2 SYSTEM ARCHITECTURE
This paper presents an enhanced version of
LSGENSYS (Nair, 2007). LSGENSYS is an
integrated system that allows the user to analyse
images, extract feature descriptors such as area,
length, location etc of patterns and then use these
descriptors to form linguistic summaries of these
patterns. This system also provides an interactive
environment, wherein, the user may suggest some
possible linguistic summaries for the image patterns.
The system would evaluate the fitness of these user-
summaries. Alternately, the system could, without
user intervention, generate some possible summaries
and evaluate their fitness and suitability with respect
to the image patterns.
The system architecture is shown in Figure 1.
The input image is analysed and some feature
descriptors extracted. These descriptors are stored
thereafter in a relational table in the database. The
blackboard holds the current state in the process of
developing summaries. The user has the choice of
suggesting concepts such as descriptions of area,
length, location of patterns etc. The knowledge base
uses geographic facts to define feature descriptors
using fuzzy sets. It interacts with a built-in library of
linguistic labels, which also interacts with the
summariser as it supplies the necessary labels to it.
The summariser receives input from these
components and performs a comparison between
actual feature descriptors of the image patterns
stored in the database, the concepts suggested by the
user, and the feature definitions stored in the
knowledge base.
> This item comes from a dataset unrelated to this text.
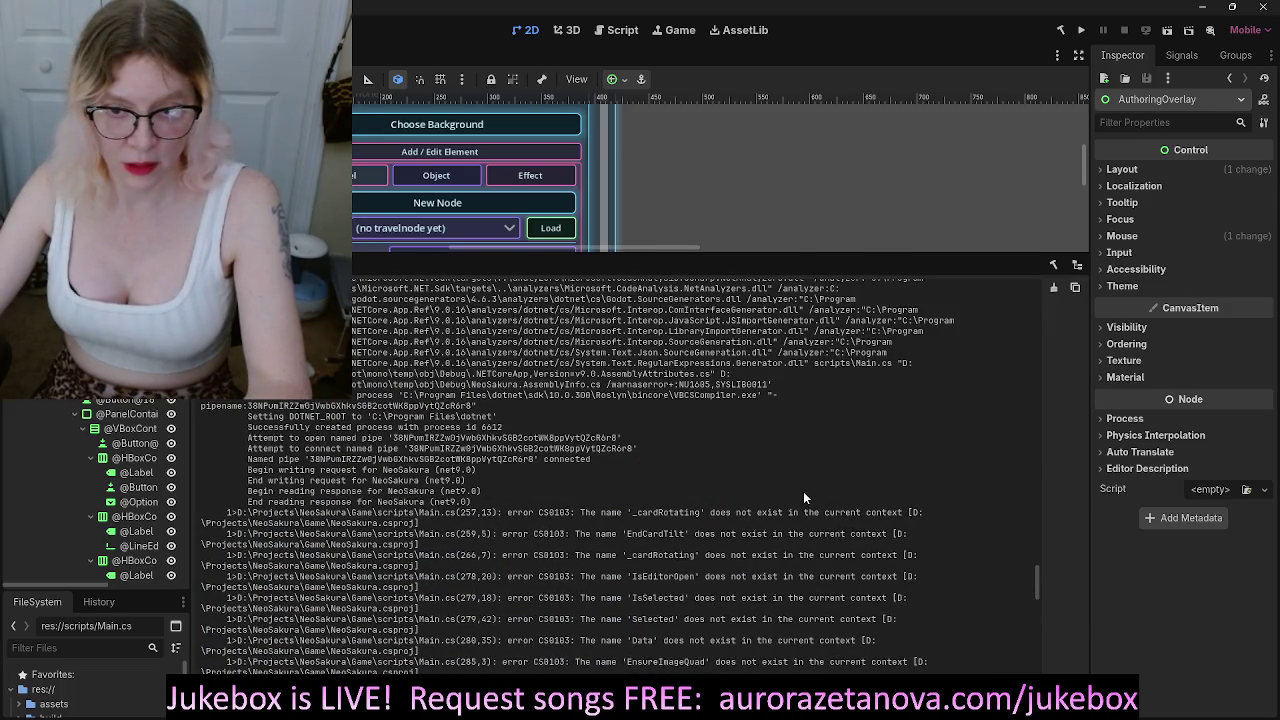
{"action": "scroll", "coordinate": [803, 497], "scroll_direction": "down", "scroll_amount": 5}
{"action": "scroll", "coordinate": [803, 497], "scroll_direction": "up", "scroll_amount": 8}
After this comparison, the
summariser uses the linguistic labels supplied by the
library to formulate some possible summaries for
each pattern/object in the database. These summaries
are stored in the blackboard. From among these
summaries, the most suitable one describing each
pattern is selected by interaction with the engine
(genetic algorithm). As the GA evolves through
several generations, it generates better summaries
(indicated by higher fitness, as defined in Section 4)
which are then stored and indicated on the
blackboard. Thus, the system includes some
elements of supervised classification and
summarisation. The following set of rules is
developed to perform pattern classification and
identification in multi-band satellite images.
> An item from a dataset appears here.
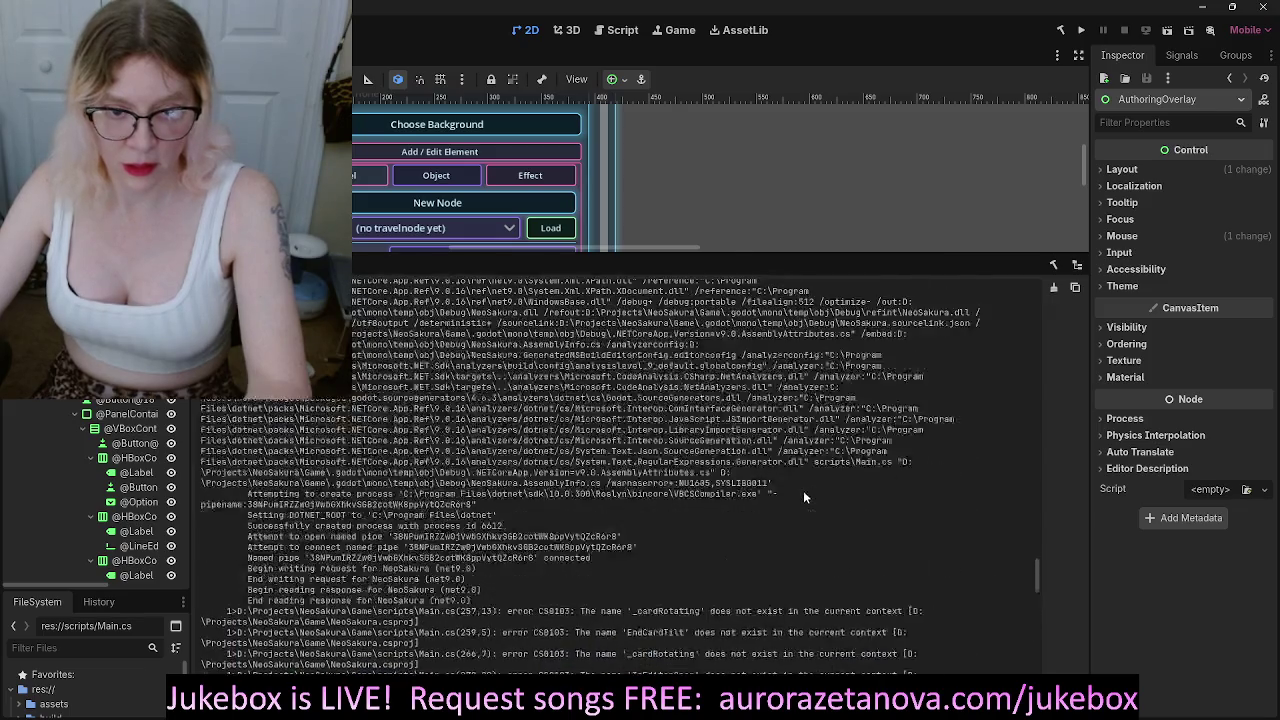
{"action": "scroll", "coordinate": [803, 497], "scroll_direction": "up", "scroll_amount": 5}
{"action": "key", "text": "ctrl+a"}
1. If a pattern/object is to be classified as an
island, it should have a water envelope
surrounding it such that it has a uniform band
ratio at at least eight points on this envelope
(corresponding to directions E, W, N, S, NE,
NW, SE, SW). Also grey level values on the
envelope could be lower than the grey level
values on the object.
2. If an object does not have an envelope in all
directions as described in rule (1) above, then
it is classified as land.
3. If an object is to be classified as water body
(expanse of water, river), it is necessary that
it should have a uniform band ratio.
4. Fire is classified as a separate pattern. It is
identified by applying colour density slicing
to the image and by viewing the histogram of
the affected area. The histogram would show
a majority of pixels at lower intensity for the
burnt scar area near the fire.
5. The enhanced system presented in this paper
includes the capability to recognise and
summarise urban settlements in an image.
This new rule for classification is described
as follows. Urban settlements are classified
based on their shape and their grey level
intensity. In this paper, an attempt is made to
identify only rectangular and circular-shaped
urban settlements. The shape ratio (defined as
ratio of the area of the urban settlement to the
area of the bounding rectangle or bounding
circle, as the case may be, provided both
shapes equal in perimeter or circumference)
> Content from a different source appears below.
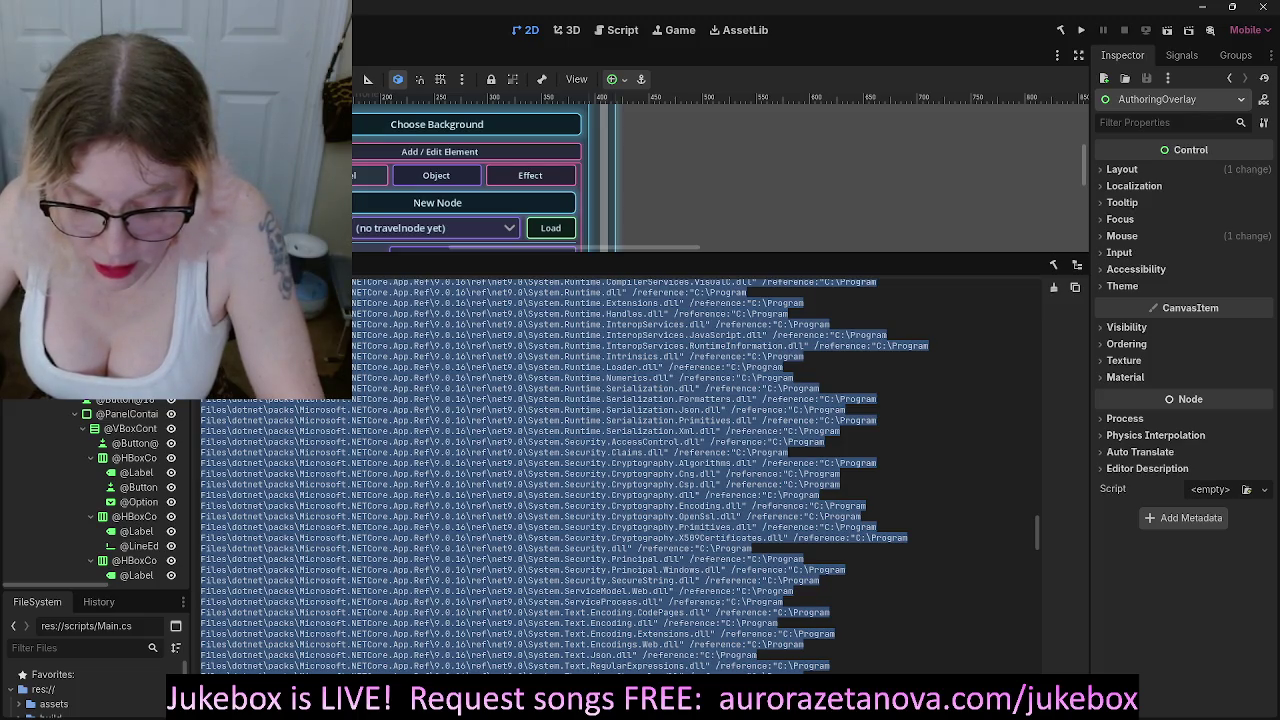
Switch to Antigravity's AI chat and toggle the sidebar to show the code file
{"action": "key", "text": "alt+Tab"}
is a major parameter in this classification
process. Shape ratio closest to a value of 1 is
ideal. The grey level intensity (closeness to
white colour, where the triplet (R,G,B) =
(255,255,255), for urban settlement) is
another parameter used in this process.
(Younes et al., 2004) provided the basis for
the development of this criterion. A
percentage of accuracy is calculated (Section
4) and associated with this classification. No
attempt is made to describe the size of the
urban settlement.
The summaries generated by the system for patterns
such as land, island, water body, and river are also
more descriptive as shown in Section 4.
3 APPROACH
The attributes of patterns that are used to develop
their linguistic summaries are area, length, location
(X, Y pixel co-ordinates of centroid of pattern in
image), Additional Information or Pattern Id, grey
level intensity, and Shape Id. These attributes are
calculated /extracted automatically by the GUI tool.